Gloucester Daily Times
---- — The finding by the state Department of Environmental Protection that a portion of the proposed Beauport Gloucester Hotel property indeed falls under the state’s Chapter 91 designation, essentially protecting the public’s access to the water, may be seen by some diehard foes of the project as a new reason for blocking the entire project.
Yet even by the DEP’s own findings, it should be nothing of the kind. Indeed, the need for Beauport Gloucester LLC officials to now include “facilities of public accommodation” in its overall design plan should really just play off the public access that hotel developers and proponents had really promised from the start. And in that vein, the DEP finding should, as Marjorie Nesin’s Page 1 Thursday story noted, be embraced by both sides.
In its finding, the DEP confirmed that a “small part of the site” slated for construction falls within a beach area protected by a state Chapter 91 designation. As DEP spokesman Ed Coletta noted, that chapter of Massachusetts General Laws ensures that the public has access to the wetland beach area, and some types of facilities.

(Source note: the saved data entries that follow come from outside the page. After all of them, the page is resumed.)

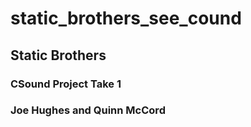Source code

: # static_brothers_see_cound

## Static Brothers
### CSound Project Take 1
### Joe Hughes and Quinn McCord
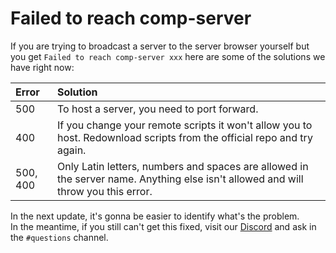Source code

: # Failed to reach comp-server

If you are trying to broadcast a server to the server browser yourself but you get `Failed to reach comp-server xxx` here are some of the solutions we have right now:

| Error | Solution |
| :--- | :--- |
| 500 | To host a server, you need to port forward. |
| 400 | If you change your remote scripts it won't allow you to host.  Redownload scripts from the official repo and try again. |
| 500, 400 | Only Latin letters, numbers and spaces are allowed in the server name.  Anything else isn't allowed and will throw you this error. |

In the next update, it's gonna be easier to identify what's the problem.  
In the meantime, if you still can't get this fixed, visit our [Discord](https://discord.gg/R5Reloaded) and ask in the `#questions` channel.

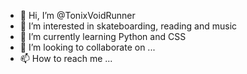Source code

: - 👋 Hi, I’m @TonixVoidRunner
- 👀 I’m interested in skateboarding, reading and music
- 🌱 I’m currently learning Python and CSS
- 💞️ I’m looking to collaborate on ...
- 📫 How to reach me ...

<!---
TonixVoidRunner/TonixVoidRunner is a ✨ special ✨ repository because its `README.md` (this file) appears on your GitHub profile.
You can click the Preview link to take a look at your changes.
--->
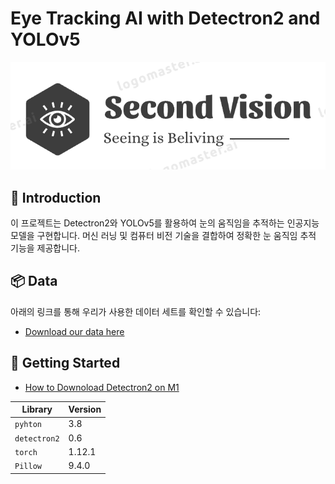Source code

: # Eye Tracking AI with Detectron2 and YOLOv5

![Eye Tracking Banner](Logo.png)

## 📖 Introduction

이 프로젝트는 Detectron2와 YOLOv5를 활용하여 눈의 움직임을 추적하는 인공지능 모델을 구현합니다. 머신 러닝 및 컴퓨터 비전 기술을 결합하여 정확한 눈 움직임 추적 기능을 제공합니다.

## 📦 Data

아래의 링크를 통해 우리가 사용한 데이터 세트를 확인할 수 있습니다:

- [Download our data here](https://www.aihub.or.kr/aihubdata/data/view.do?currMenu=&topMenu=&aihubDataSe=realm&dataSetSn=548)

## 🚀 Getting Started

- [How to Downoload Detectron2 on M1](https://velog.io/@huttzza/m1-detectron2-%EC%84%A4%EC%B9%98)

| Library | Version |
|---------|-------------|
| `pyhton` | 3.8 |
| `detectron2` | 0.6 |
| `torch` | 1.12.1 |
| `Pillow` | 9.4.0 |
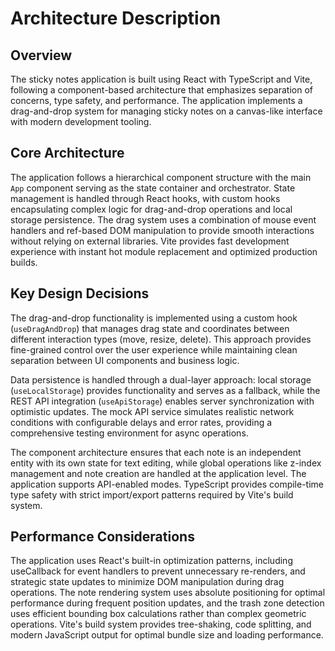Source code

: # Architecture Description

## Overview

The sticky notes application is built using React with TypeScript and Vite, following a component-based architecture that emphasizes separation of concerns, type safety, and performance. The application implements a drag-and-drop system for managing sticky notes on a canvas-like interface with modern development tooling.

## Core Architecture

The application follows a hierarchical component structure with the main `App` component serving as the state container and orchestrator. State management is handled through React hooks, with custom hooks encapsulating complex logic for drag-and-drop operations and local storage persistence. The drag system uses a combination of mouse event handlers and ref-based DOM manipulation to provide smooth interactions without relying on external libraries. Vite provides fast development experience with instant hot module replacement and optimized production builds.

## Key Design Decisions

The drag-and-drop functionality is implemented using a custom hook (`useDragAndDrop`) that manages drag state and coordinates between different interaction types (move, resize, delete). This approach provides fine-grained control over the user experience while maintaining clean separation between UI components and business logic. 

Data persistence is handled through a dual-layer approach: local storage (`useLocalStorage`) provides functionality and serves as a fallback, while the REST API integration (`useApiStorage`) enables server synchronization with optimistic updates. The mock API service simulates realistic network conditions with configurable delays and error rates, providing a comprehensive testing environment for async operations.

The component architecture ensures that each note is an independent entity with its own state for text editing, while global operations like z-index management and note creation are handled at the application level. The application supports API-enabled modes. TypeScript provides compile-time type safety with strict import/export patterns required by Vite's build system.

## Performance Considerations

The application uses React's built-in optimization patterns, including useCallback for event handlers to prevent unnecessary re-renders, and strategic state updates to minimize DOM manipulation during drag operations. The note rendering system uses absolute positioning for optimal performance during frequent position updates, and the trash zone detection uses efficient bounding box calculations rather than complex geometric operations. Vite's build system provides tree-shaking, code splitting, and modern JavaScript output for optimal bundle size and loading performance.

Those could include a small restaurant, rest rooms, changing rooms or other such facilities — and those types of facilities were not included in the initial Beauport Gloucester hotel plans, which do call for twin restaurants/functions halls and other amenities inside the planned four-story, 101-room hotel. But Lester B. Smith Jr., Beauport Gloucester LLC’s engineer and environmental consultant says he believes the DEP’s demand “is consistent with what we’re planning.”
And while the Beauport group, headed by New Balance owner Jim Davis and Cruiseport Gloucester’s Sheree DeLorenzo, now has to file an application outlining their plans for the Chapter 91 wetlands work, there’s no reason to think the DEP’s finding should or needs to bring serious revisions for the project, which had full approval of the city’s permitting boards, including the City Council.

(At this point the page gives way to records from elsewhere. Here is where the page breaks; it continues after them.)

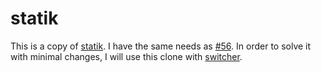 # statik

This is a copy of [statik](https://github.com/rakyll/statik).
I have the same needs as [#56](https://github.com/rakyll/statik/issues/56).
In order to solve it with minimal changes, I will use this clone with [switcher](https://github.com/ddosakura/gKit/tree/master/statik-switcher).
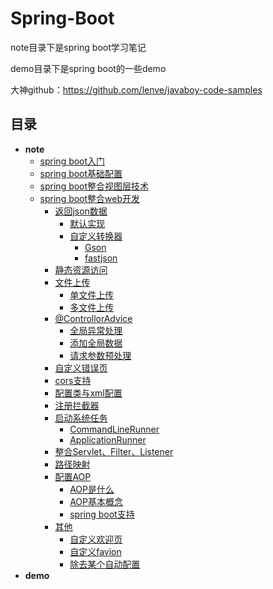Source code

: # Spring-Boot

note目录下是spring boot学习笔记

demo目录下是spring boot的一些demo

大神github：https://github.com/lenve/javaboy-code-samples

## 目录
- **note**
    - [spring boot入门](./note/spring_boot入门/spring_boot入门.md)
    - [spring boot基础配置](./note/spring_boot基础配置/spring_boot基础配置.md)
    - [spring boot整合视图层技术](./note/spring_boot整合视图层技术/spring_boot整合视图层技术.md)
    - [spring boot整合web开发](./note/spring_boot整合web开发/spring_boot整合web开发.md)
        - [返回json数据]()
            - [默认实现]()
            - [自定义转换器]()
                - [Gson]()
                - [fastjson]()
        - [静态资源访问]()
        - [文件上传]()
            - [单文件上传]()
            - [多文件上传]()
        - [@ControllorAdvice]()
            - [全局异常处理]()
            - [添加全局数据]()
            - [请求参数预处理]()
        - [自定义错误页]()
        - [cors支持]()
        - [配置类与xml配置]()
        - [注册拦截器]()
        - [启动系统任务]()
            - [CommandLineRunner]()
            - [ApplicationRunner]()
        - [整合Servlet、Filter、Listener]()
        - [路径映射]()
        - [配置AOP]()
            - [AOP是什么]()
            - [AOP基本概念]()
            - [spring boot支持]()
        - [其他]()
            - [自定义欢迎页]()
            - [自定义favion]()
            - [除去某个自动配置]()
- **demo**
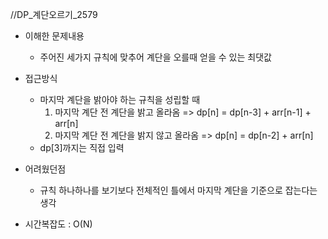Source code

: //DP_계단오르기_2579

- 이해한 문제내용
	- 주어진 세가지 규칙에 맞추어 계단을 오를때 얻을 수 있는 최댓값

- 접근방식
	- 마지막 계단을 밝아야 하는 규칙을 성립할 때
		1. 마지막 계단 전 계단을 밝고 올라옴 => dp[n] = dp[n-3] + arr[n-1] + arr[n]
		2. 마지막 계단 전 계단을 밝지 않고 올라옴 => dp[n] = dp[n-2] + arr[n]
	- dp[3]까지는 직접 입력

- 어려웠던점
	- 규칙 하나하나를 보기보다 전체적인 틀에서 마지막 계단을 기준으로 잡는다는 생각

- 시간복잡도 : O(N)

For all the benefits this project will clearly bring to Gloucester – jobs, boosts for the visitor economy, and other spinoff economic gains — there remains a core of resisters still seeking to put up hurdles to a project that would breathe new life into the long-derelict former Birdseye site, a glaring eyesore. And there may well prove questions regarding the viability of a Pavilion Beach seawall, as the DEP’s Coletta hinted.
Yes, the Chapter 91 recognition may well cause a bit of a delay in the Beauport project’s going forward. If the DEP approves the LLC’s plans and application, the state would create a draft license — yet the state would then reach out for public comment before ultimately deciding to grant the developers the license to go forward.

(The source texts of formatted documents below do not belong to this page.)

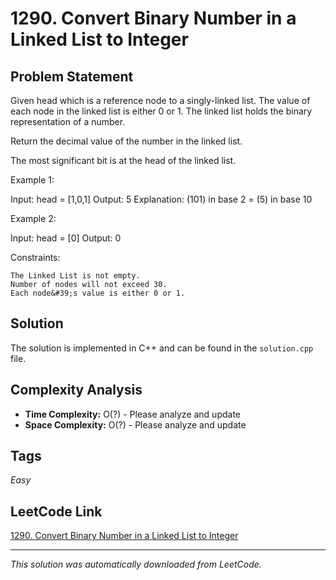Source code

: # 1290. Convert Binary Number in a Linked List to Integer

## Problem Statement

Given head which is a reference node to a singly-linked list. The value of each node in the linked list is either 0 or 1. The linked list holds the binary representation of a number.

Return the decimal value of the number in the linked list.

The most significant bit is at the head of the linked list.

Example 1:

Input: head = [1,0,1]
Output: 5
Explanation: (101) in base 2 = (5) in base 10

Example 2:

Input: head = [0]
Output: 0

Constraints:

	The Linked List is not empty.
	Number of nodes will not exceed 30.
	Each node&#39;s value is either 0 or 1.

## Solution

The solution is implemented in C++ and can be found in the `solution.cpp` file.

## Complexity Analysis

- **Time Complexity:** O(?) - Please analyze and update
- **Space Complexity:** O(?) - Please analyze and update

## Tags

*Easy*

## LeetCode Link

[1290. Convert Binary Number in a Linked List to Integer](https://leetcode.com/problems/convert-binary-number-in-a-linked-list-to-integer/)

---

*This solution was automatically downloaded from LeetCode.*
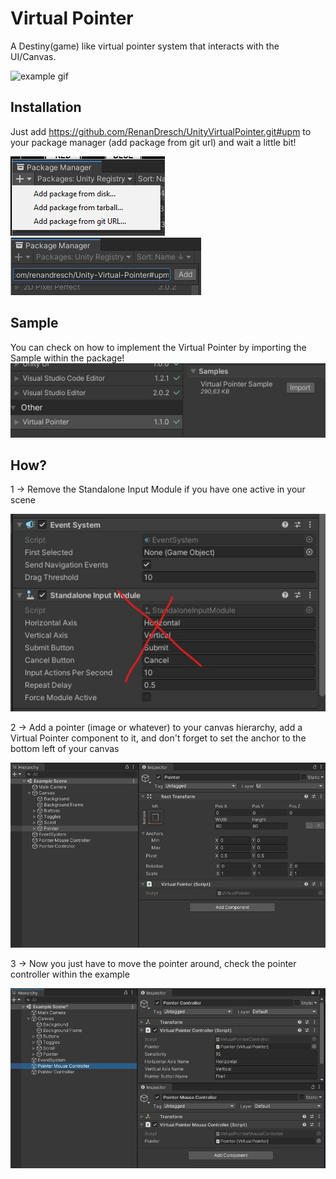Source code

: # Virtual Pointer
A Destiny(game) like virtual pointer system that interacts with the UI/Canvas.

![example gif](https://raw.githubusercontent.com/RenanDresch/Unity-Virtual-Pointer/master/Readme/virtualpointer.gif)

## Installation
Just add https://github.com/RenanDresch/UnityVirtualPointer.git#upm to your package manager (add package from git url) and wait a little bit!

![installation](https://raw.githubusercontent.com/RenanDresch/Unity-Virtual-Pointer/master/Readme/pm-1.jpg)
![installation](https://raw.githubusercontent.com/RenanDresch/Unity-Virtual-Pointer/master/Readme/pm-2.jpg)

## Sample
You can check on how to implement the Virtual Pointer by importing the Sample within the package!
![sample](https://raw.githubusercontent.com/RenanDresch/Unity-Virtual-Pointer/master/Readme/sample.jpg)

## How?

1 -> Remove the Standalone Input Module if you have one active in your scene

![how](https://raw.githubusercontent.com/RenanDresch/Unity-Virtual-Pointer/master/Readme/tut-1.jpg)

2 -> Add a pointer (image or whatever) to your canvas hierarchy, add a Virtual Pointer component to it, and don't forget to set the anchor to the bottom left of your canvas

![how](https://raw.githubusercontent.com/RenanDresch/Unity-Virtual-Pointer/master/Readme/tut-2.jpg)

3 -> Now you just have to move the pointer around, check the pointer controller within the example

![how](https://raw.githubusercontent.com/RenanDresch/Unity-Virtual-Pointer/master/Readme/tut-3.jpg)
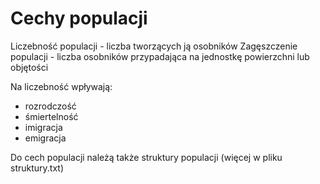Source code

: # Cechy populacji

Liczebność populacji - liczba tworzących ją osobników
Zagęszczenie populacji - liczba osobników przypadająca na jednostkę powierzchni lub objętości

Na liczebność wpływają:
- rozrodczość
- śmiertelność
- imigracja
- emigracja

Do cech populacji należą także struktury populacji (więcej w pliku struktury.txt)

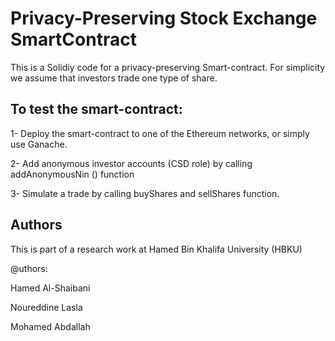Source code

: # Privacy-Preserving Stock Exchange SmartContract
This is a Solidiy code for a privacy-preserving Smart-contract.
For simplicity we assume that investors trade one type of share.

## To test the smart-contract:
1- Deploy the smart-contract to one of the Ethereum networks, or simply use Ganache.

2- Add anonymous investor accounts (CSD role) by calling addAnonymousNin () function

3- Simulate a trade by calling buyShares and sellShares function.

## Authors
This is part of a research work at Hamed Bin Khalifa University (HBKU)

@uthors:

Hamed Al-Shaibani

Noureddine Lasla

Mohamed Abdallah


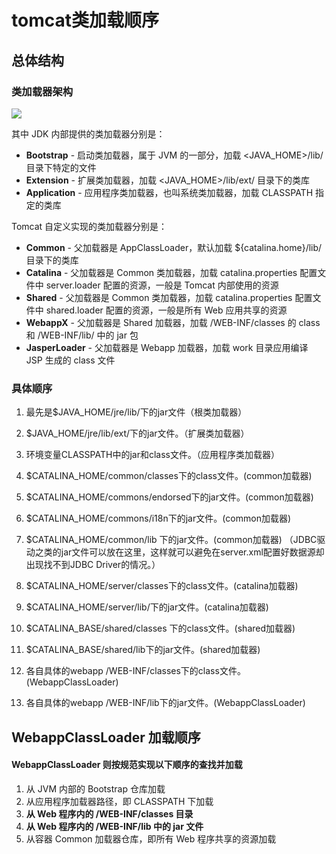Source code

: #  tomcat类加载顺序

## 总体结构

### 类加载器架构

![](https://img2018.cnblogs.com/blog/1424165/201905/1424165-20190507181346146-382240906.png)

其中 JDK 内部提供的类加载器分别是：

- **Bootstrap** - 启动类加载器，属于 JVM 的一部分，加载 <JAVA_HOME>/lib/ 目录下特定的文件
- **Extension** - 扩展类加载器，加载 <JAVA_HOME>/lib/ext/ 目录下的类库
- **Application** - 应用程序类加载器，也叫系统类加载器，加载 CLASSPATH 指定的类库

Tomcat 自定义实现的类加载器分别是：

- **Common** - 父加载器是 AppClassLoader，默认加载 ${catalina.home}/lib/ 目录下的类库
- **Catalina** - 父加载器是 Common 类加载器，加载 catalina.properties 配置文件中 server.loader 配置的资源，一般是 Tomcat 内部使用的资源
- **Shared** - 父加载器是 Common 类加载器，加载 catalina.properties 配置文件中 shared.loader 配置的资源，一般是所有 Web 应用共享的资源
- **WebappX** - 父加载器是 Shared 加载器，加载 /WEB-INF/classes 的 class 和 /WEB-INF/lib/ 中的 jar 包
- **JasperLoader** - 父加载器是 Webapp 加载器，加载 work 目录应用编译 JSP 生成的 class 文件

### 具体顺序

1. 最先是$JAVA_HOME/jre/lib/下的jar文件（根类加载器）

2. $JAVA_HOME/jre/lib/ext/下的jar文件。（扩展类加载器）

3. 环境变量CLASSPATH中的jar和class文件。（应用程序类加载器）

4. $CATALINA_HOME/common/classes下的class文件。(common加载器)

5. $CATALINA_HOME/commons/endorsed下的jar文件。(common加载器)

6. $CATALINA_HOME/commons/i18n下的jar文件。(common加载器)

7. $CATALINA_HOME/common/lib 下的jar文件。(common加载器)
（JDBC驱动之类的jar文件可以放在这里，这样就可以避免在server.xml配置好数据源却出现找不到JDBC Driver的情况。）
8. $CATALINA_HOME/server/classes下的class文件。(catalina加载器)
9. $CATALINA_HOME/server/lib/下的jar文件。(catalina加载器)

10. $CATALINA_BASE/shared/classes 下的class文件。(shared加载器)
11. $CATALINA_BASE/shared/lib下的jar文件。(shared加载器)
12. 各自具体的webapp /WEB-INF/classes下的class文件。(WebappClassLoader)
13. 各自具体的webapp /WEB-INF/lib下的jar文件。(WebappClassLoader)



## WebappClassLoader 加载顺序

#### WebappClassLoader 则按规范实现以下顺序的查找并加载

1. 从 JVM 内部的 Bootstrap 仓库加载
2. 从应用程序加载器路径，即 CLASSPATH 下加载
3. **从 Web 程序内的 /WEB-INF/classes 目录**
4. **从 Web 程序内的 /WEB-INF/lib 中的 jar 文件**
5. 从容器 Common 加载器仓库，即所有 Web 程序共享的资源加载

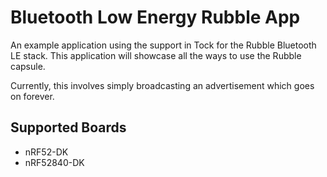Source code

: Bluetooth Low Energy Rubble App
===============================

An example application using the support in Tock for the Rubble Bluetooth LE
stack. This application will showcase all the ways to use the Rubble capsule.

Currently, this involves simply broadcasting an advertisement which goes on forever.

Supported Boards
-----------------
- nRF52-DK
- nRF52840-DK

All of that is understandable. It is also, frankly, frustrating. That’s because Gloucester’s need for this project zooms even more into focus with the word of every new setback for the fishing industry — and every time new state unemployment statistics show Gloucester with a jobless rate running some 40 percent above the state norm, with a diminishing, documented labor force that suggests a growing number of jobless residents are simply seeing their benefits expire and are falling off the unemployment rolls.
But firming up public access to the beach, as hotel developers have already promised, and mandating some type of public facilities should only improve Pavilion Beach more than it has ever been upgraded before.
That should indeed be good news for city residents and Beauport Gloucester officials alike.